菅原「祐(ひろ)。カッコつけすぎ」
祐「やっぱり?」
菅原「カッコつけても。中身がドジなことは、みんなが知ってるからなあ」
祐「ひ・・ひどくない?」
菅原「でもまあ。。。。ふたりが好きあってると言ってるんだから。。。。どうしましょうか?綾川さん」
菅原がそう言うと、綾川さんはぐい飲みのお酒をキュッと飲んで。また手酌でぐい飲みに注ぎました。
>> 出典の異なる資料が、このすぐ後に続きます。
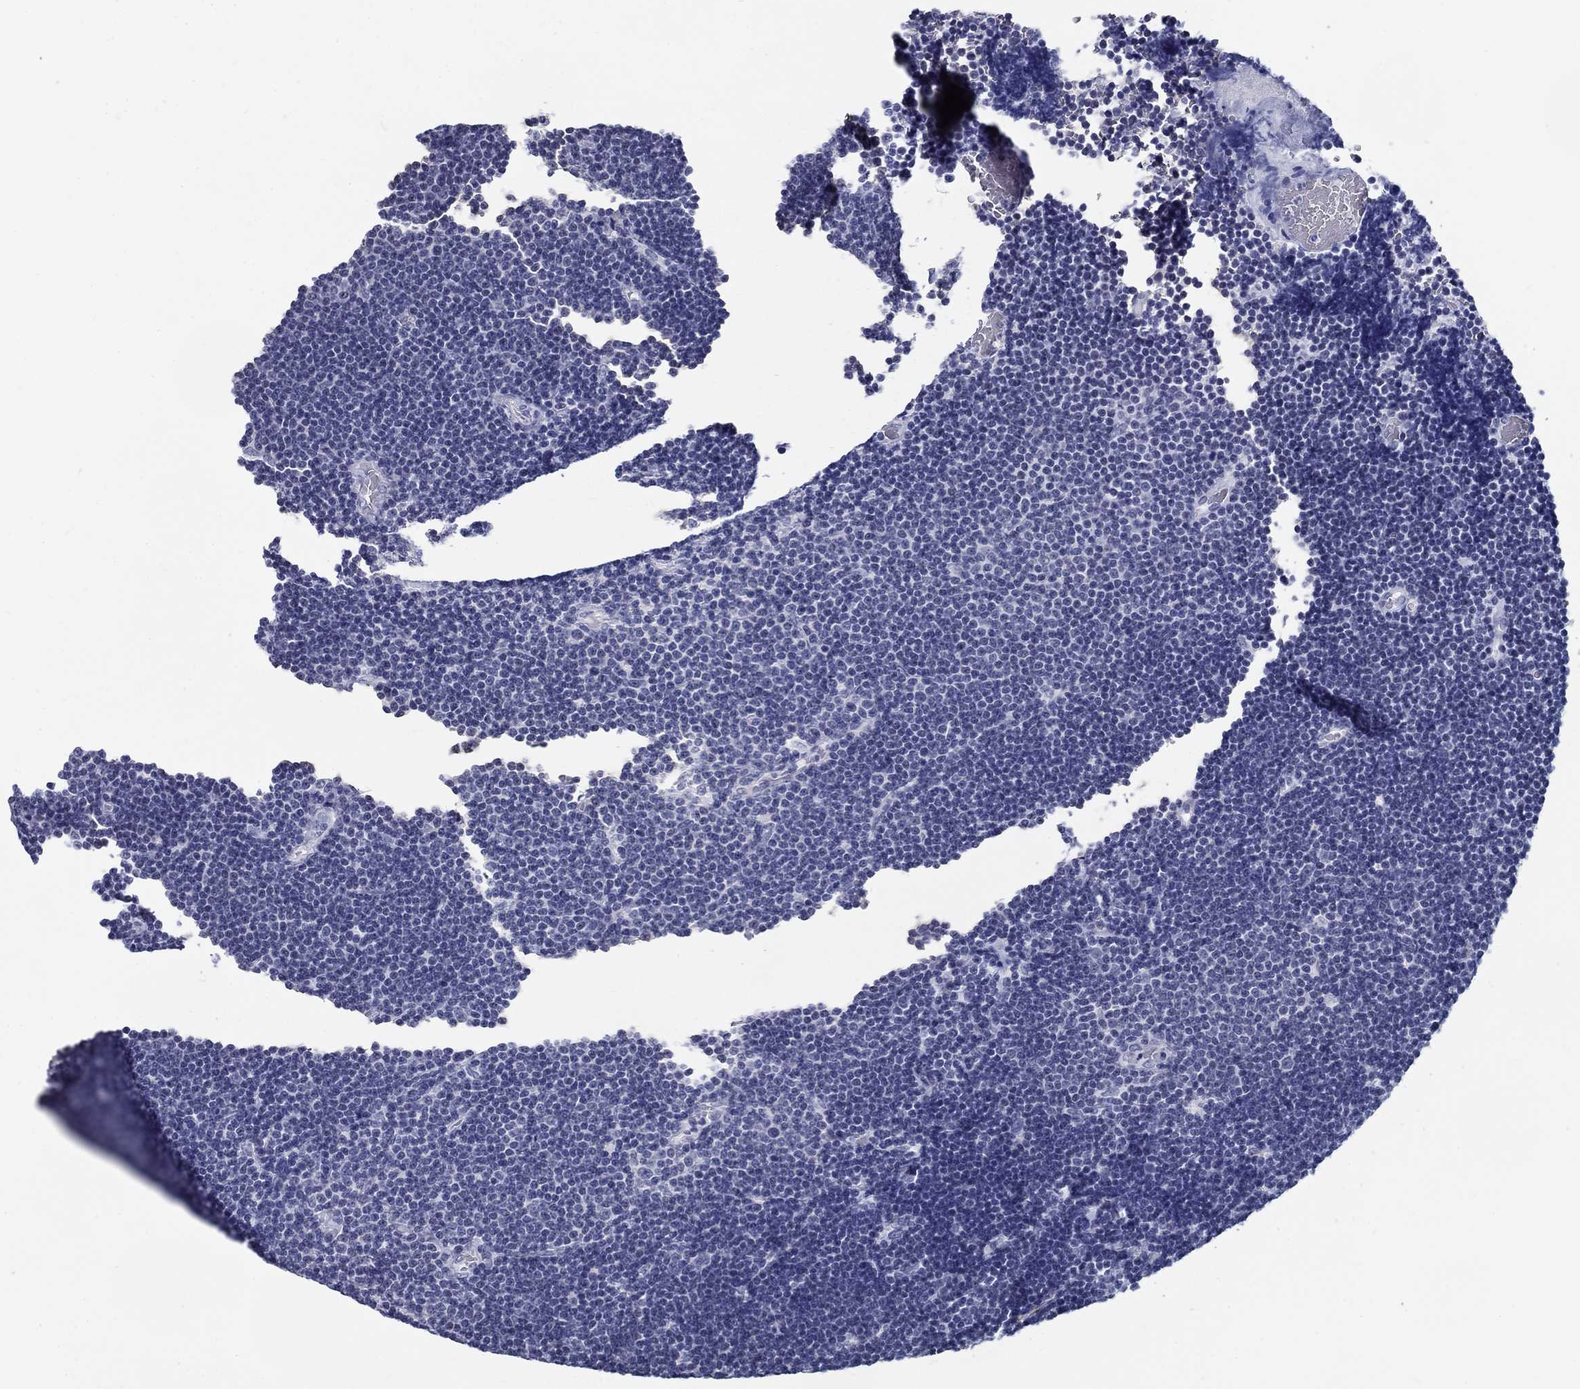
{"staining": {"intensity": "negative", "quantity": "none", "location": "none"}, "tissue": "lymphoma", "cell_type": "Tumor cells", "image_type": "cancer", "snomed": [{"axis": "morphology", "description": "Malignant lymphoma, non-Hodgkin's type, Low grade"}, {"axis": "topography", "description": "Brain"}], "caption": "The histopathology image exhibits no staining of tumor cells in lymphoma.", "gene": "C4orf19", "patient": {"sex": "female", "age": 66}}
祐「綾川さん。。。お酒、大丈夫?。車できたんでしょ?。。。さっきから、ずいぶん飲んでない?」
綾川「五月蠅いね。これが飲まずにいられますか。。。。。僕の可愛い祐が、こんなムサイ男に。。。」
ムサシ「おっ。ついに嫁に出す決心をして頂けましたか?」
綾川「やかましい!。。。まったく。人の気も知らないで。。。。」
祐「綾川さん。。。。御免なさい。。。。僕、ムサシの嫁になりたい!」
祐がそういうと、ムサシと菅原が、声をあげて笑いました。
しかし、祐と綾川さんは、ジッと見つめ合ったままで・・・
「ひ・ろ・・・君はこれから本当に苦労するんだよ?僕は君に幸せになって欲しかった。。。。本当
にそう思っていたんだ」
「僕は、君が入社してきた時に吃驚したんだ。初めて自分みたいな男の子をみつけたと思った」
「それからは、楽しかった。君とは、本気でじゃれて遊べたし。君も僕に懐いてくれた。。。」
「それまで、僕を男性として遠慮なしに接してくれる人は、ほとんどいなかった」
「それは、祐も同じだったと思う」 (祐が頷いて応えた)
「だから、祐とは、ほんとに楽しかった。きっと忘れられないと思う。。。」
「それから、僕は君に出来うる限りの仕事を教えた。祐みたいに教えた人なんか、他には誰もいない」
「僕は、祐に仕事ができる人間になって欲しかった」
「男として、自立して欲しかった」
「でも、時々。。。。ひ・ろ・を見ていると。。。。」
綾川さんは、お酒に弱いので、かなり酔っ払っていました。
「むしょうに。。。。したくなった」
ムサシ、菅原 「なにをですか?」
「キスをしたくなった。。。。僕は、我慢してたんだ。。。。こんなに可愛い祐を、間違った世界に、誘い
込んじゃいけないと思って」
「祐。。。。僕は、我慢していたんだ。。。」